Сегодня Трифонов кажется устаревшим. Уходит со сцены поколение, за свои 120 в месяц скучавшее в НИИ и в КБ, а по вечерам слушавшее бардов и "вражеские" голоса. Кажется наивной проза, написанная добротно, но слишком понятно, без фантастических приколов, без мистики и всепроникающей глумливости. Вопрос, когда же придет "новый Трифонов", заведомо бессмыслен. Показывать сегодняшнюю жизнь в натуральную величину, как это удавалось Трифонову, придется не подражая ему, а изобретая новые приемчики.
Читатель стал другой, именно он — главный враг честного бытописательского реализма. Ветераны-шестидесятники держатся за Трифонова как за знамя, хотя при жизни он побывать культовым писателем не успел. Читали все, но при этом считали автора слишком осторожным, не числившимся в "диссидентуре".
Прожив неполных пятьдесят шесть лет, Трифонов успел пережить несколько эпох. Самый молодой лауреат Сталинской премии, он сумел выйти из советской литературы без жестов и скандалов — что называется, естественным, эволюционным путем. Просто много наблюдал и думал и однажды родился вторично как автор знаменитых "московских" повестей ("Обмен", "Долгое прощание", "Предварительные итоги"). Своих героев отказывался называть интеллигентами, но и ярлык "мещанства" не хотел на них вешать. Называл их просто "горожанами". Это была нормальная проза для нормальных людей, показавшаяся необычной на фоне официальной лжи и кукишей в кармане.
Потом он двинулся в прошлое. И увлек туда читателей, показав им без всякого ретро и гражданскую войну ("Старик"), и годы сталинизма ("Время и место", неоконченное "Исчезновение"). Отец Трифонова был профессиональным революционером, одним из организаторов Красной гвардии, в дальнейшем председателем военной коллегии Верховного суда СССР и жертвой той самой судебной системы. В продолжающемся вечнорусском романе "Отцы и дети" Юрий Трифонов — персонаж необычный. Поколение своих родителей он не осуждал и не оправдывал, а сумел исследовать и понять. Книга об отце была выпущена в середине шестидесятых годов "политиздатской" серией с нелепым названием "Пламенные революционеры". Однако в противовес общепринятому пафосу она называлась сдержанно — "Отблеск костра".

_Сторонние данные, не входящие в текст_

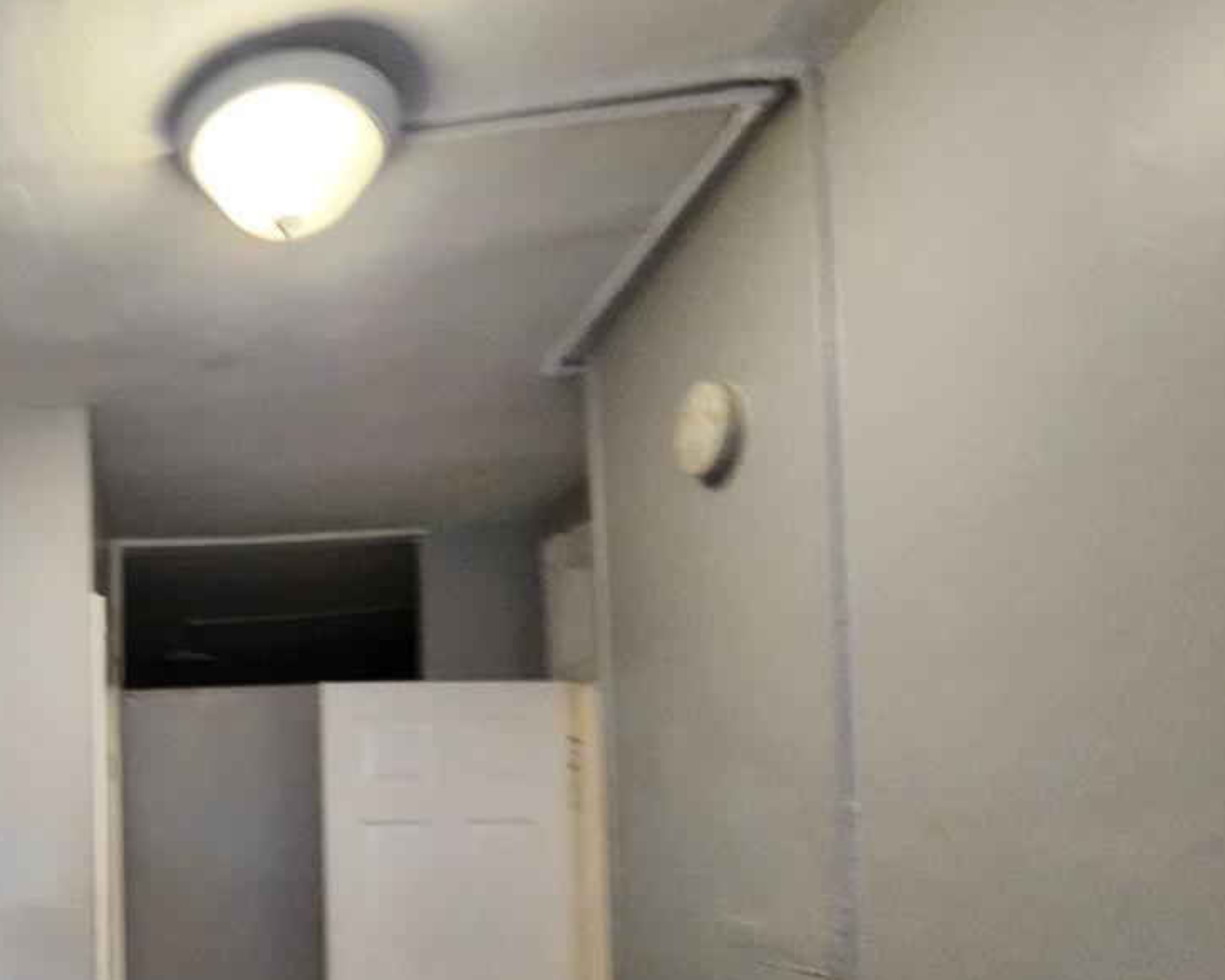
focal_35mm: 25
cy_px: 834
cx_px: 44
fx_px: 907
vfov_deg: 51.8
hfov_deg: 55.3
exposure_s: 1/30
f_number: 2.2
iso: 400
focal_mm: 2.2
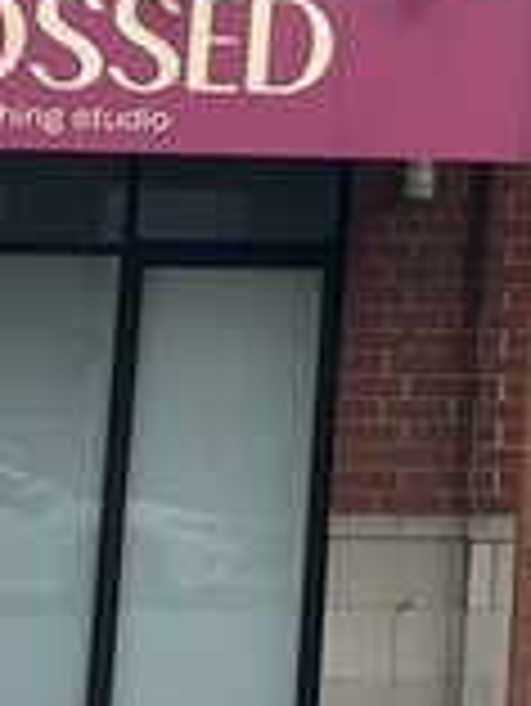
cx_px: 1066
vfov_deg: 10.5
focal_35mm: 179
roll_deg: +0.4
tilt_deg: +16.0
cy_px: -517
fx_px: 3656
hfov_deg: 7.9
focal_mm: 5.1
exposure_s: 1/1186
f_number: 1.6
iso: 50
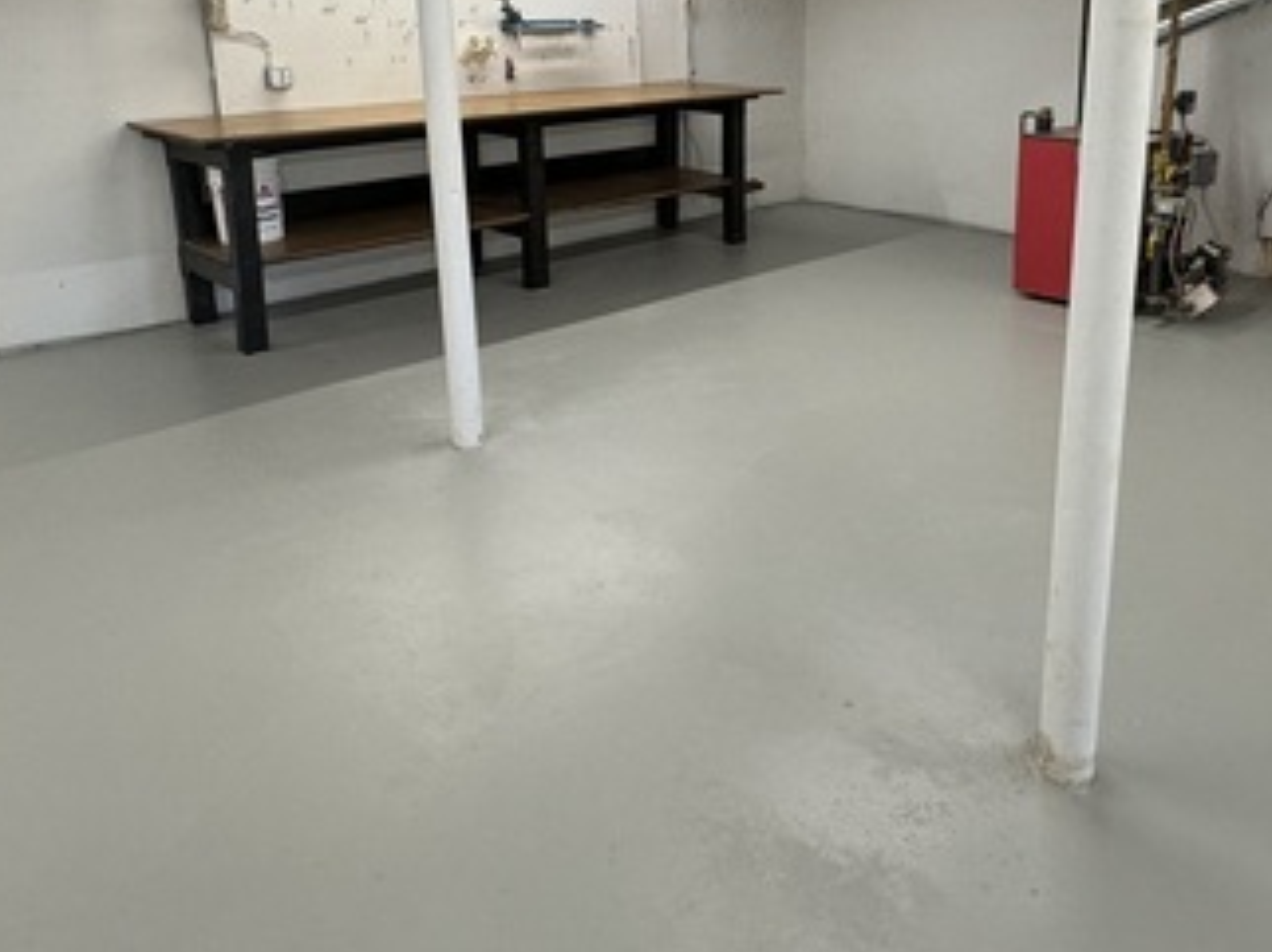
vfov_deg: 46.8
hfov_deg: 61.2
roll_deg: -0.2
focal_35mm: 29
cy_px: 265
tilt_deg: -15.2
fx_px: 1065
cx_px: 756
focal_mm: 2.22
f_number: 2.2
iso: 200
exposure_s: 1/120
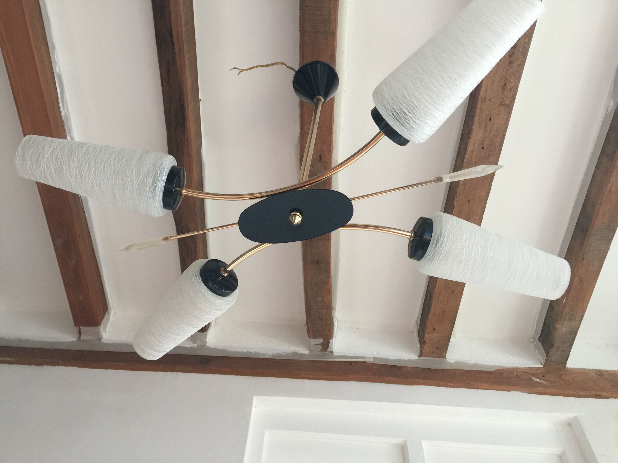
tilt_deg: +57.1
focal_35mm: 29
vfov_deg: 48.2
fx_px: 518
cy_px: 232
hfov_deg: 61.7
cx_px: 309
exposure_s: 1/33
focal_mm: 4.15
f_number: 2.2
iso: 64
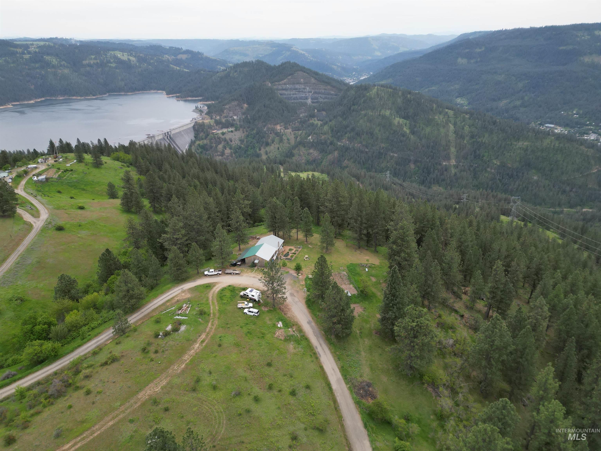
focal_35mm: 24
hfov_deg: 71.6
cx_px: 300
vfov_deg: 56.8
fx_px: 417
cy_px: 226
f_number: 1.7
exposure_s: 1/2000
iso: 200
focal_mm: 6.72
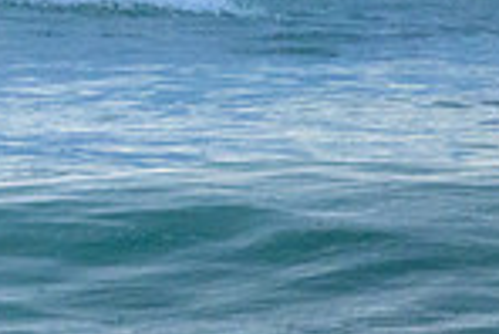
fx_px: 43441
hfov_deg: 0.7
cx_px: -364
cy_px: -228
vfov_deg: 0.4
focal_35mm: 3131
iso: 8000
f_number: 11
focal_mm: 800
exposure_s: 1/1000
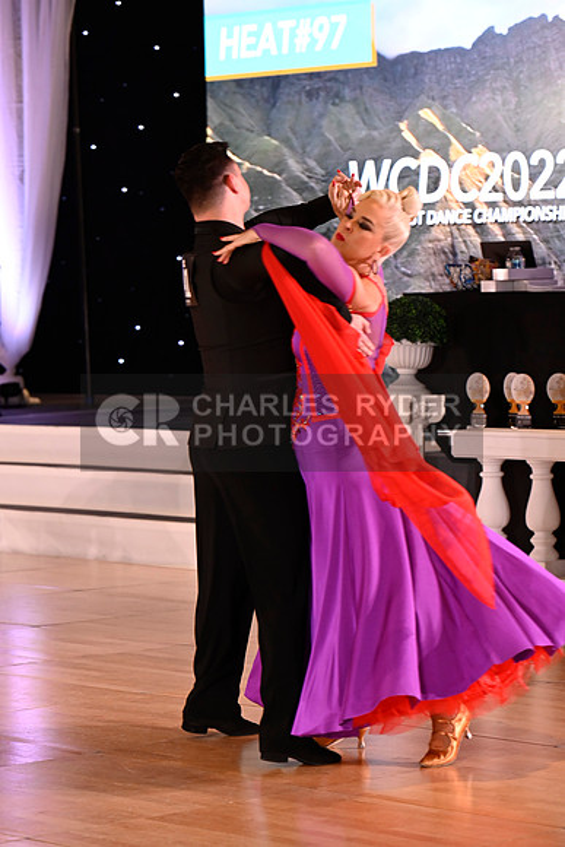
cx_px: 282
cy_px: 424
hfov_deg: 10.2
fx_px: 3176
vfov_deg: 15.2
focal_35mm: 135
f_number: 5
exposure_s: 1/200
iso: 2000
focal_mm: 135
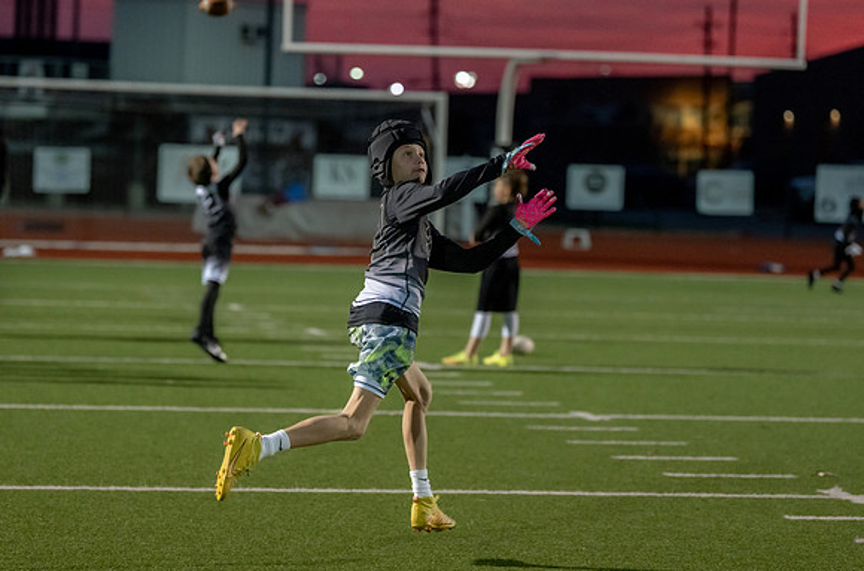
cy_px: 239
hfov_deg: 14.5
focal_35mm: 142
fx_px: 3388
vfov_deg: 9.6
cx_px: 371
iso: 4000
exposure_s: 1/1000
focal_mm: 117
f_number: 2.8
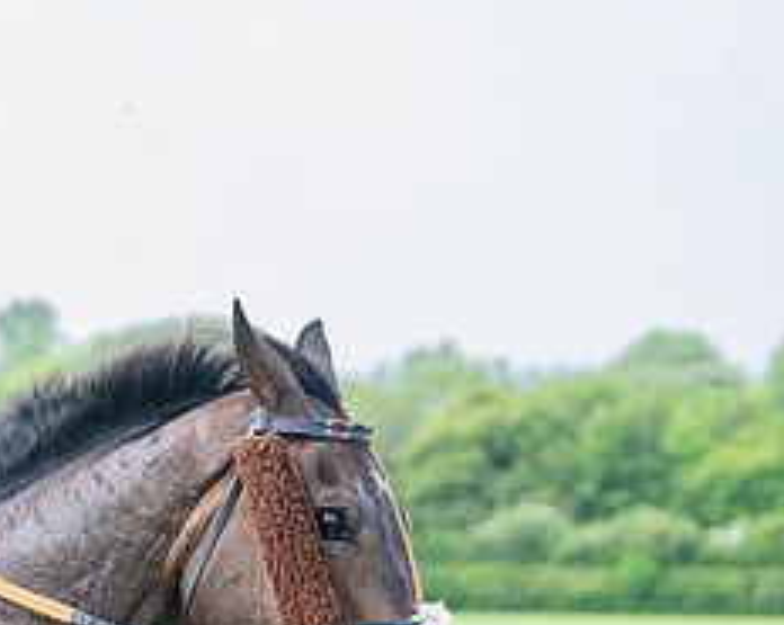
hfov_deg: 6.7
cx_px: 41
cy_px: 672
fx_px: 6651
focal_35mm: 287
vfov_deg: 5.4
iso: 400
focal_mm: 70
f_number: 2.8
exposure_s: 1/2000
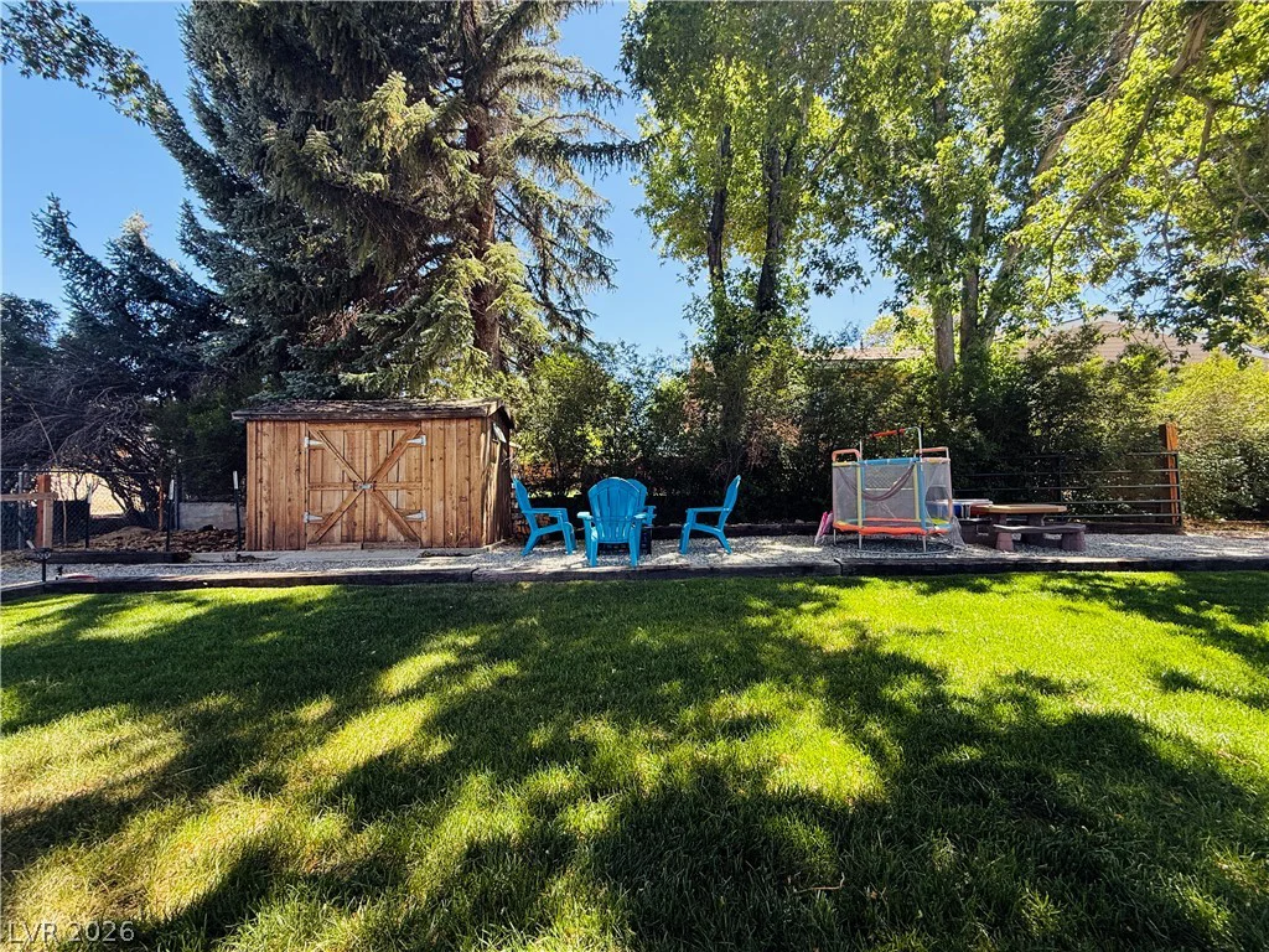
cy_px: 476
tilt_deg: +3.0
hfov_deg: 102.1
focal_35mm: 14
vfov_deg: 85.7
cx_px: 634
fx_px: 513
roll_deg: -0.4
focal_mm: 2.22
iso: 64
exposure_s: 1/285
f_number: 2.2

В то время всех призывали гореть — на работе, в идейной борьбе — с той или иной стороны. А Трифонов именно в "нетерпимости" увидел неизбежную причину зла и жестокости. "Нетерпение" — так назвал он свой роман о народовольце Желябове, где окончательно разобрался с нетерпеливыми революционерами. И в том, что мы сегодня не ждем нового мессию и спасителя отечества, есть определенная заслуга "равнодушного" Трифонова.
А главная вещь — "Дом на набережной", само название которого стало фактом и русского языка, и московской биографии. Там пока нет не только монумента, но даже и мемориальной доски Трифонову, но для всех, его читавших, этот дом — памятник писателю. Он не очень верил в бессмертие души, но абсолютно точно знал, что такое профессиональная работа, рассчитанная на вечность. Очень большое внимание уделял вопросам литературной техники, постоянно на эту тему рефлектировал устно и письменно. Призывал всех коллег к "многописанию": авось, что-нибудь толковое у нас с вами и получится. Отказавшись от каких бы то ни было иллюзий, он и к метафизическим проблемам подходил с меркой здравого смысла: вспомним повесть "Другая жизнь". Чтение Трифонова пробуждает вкус к этой, такой несовершенной, но единственной жизни. Всегда можно прийти в Елисеевский гастроном, купить там пирожное и тут же жадно его съесть, как это делает трифоновский Ганчук после идейной проработки за "космополитизм" в институте.